The insurer action comes at a time of growing concerns about whether many long term care policies will pay off when needed, or will require drastic premium increases. Now, the industry's under-pricing woes are being exacerbated by the financial crisis. Insurance company investments have done poorly, and in some instances the insurers are having trouble raising more capital to meet the reserve and capital demands of regulators.
So why should we care what is happening in the US?
The first message to UK buyers of long term care policies is to take particular care in picking out a financially stable insurer, perhaps examining its financial statements as well as its ratings, and check as well into its record of premium increases.
Just like the US, a rash of insurers, many now long-gone, jumped into the long term care market from the 1970s to the 1990s.
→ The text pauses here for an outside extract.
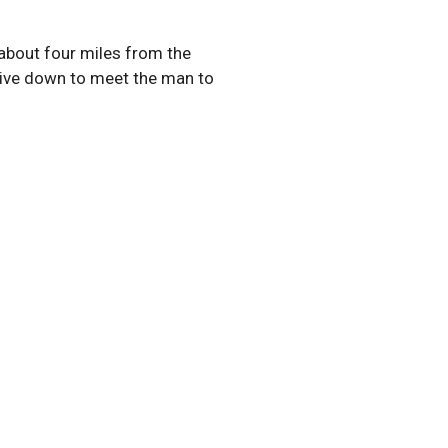
about four miles from the
drive down to meet the man to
Most sold few policies and saw the cost of care rising way above expectations. Also, customers lived longer and needed more care than predicted. The result was that almost every insurer pulled out of the market.
Again, this would seem only of historic interest, or maybe not. A few weeks ago, in an excess of mutual backslapping, the government and an insurance trade body suggested that private insurance could be a solution to the government’s prediction of ever increasing costs of care for the elderly.
The government would love to dump the problem on insurers and the public. The trade body glories in being high profile, to stop others following the first ever member insurer to quit. There is, however, one huge snag. None of the insurers who left the market show any remote interest in coming back. No other life or health insurers want to jump into the market. Intermediaries are far from convinced that long term care policies as an investment for future care which you may or may not need, are good value. When you are predicting what may happen in ten to fifty years, it is hard to even predict if the insurer will still be there.
Solving a social problem with an investment-linked insurance rarely works.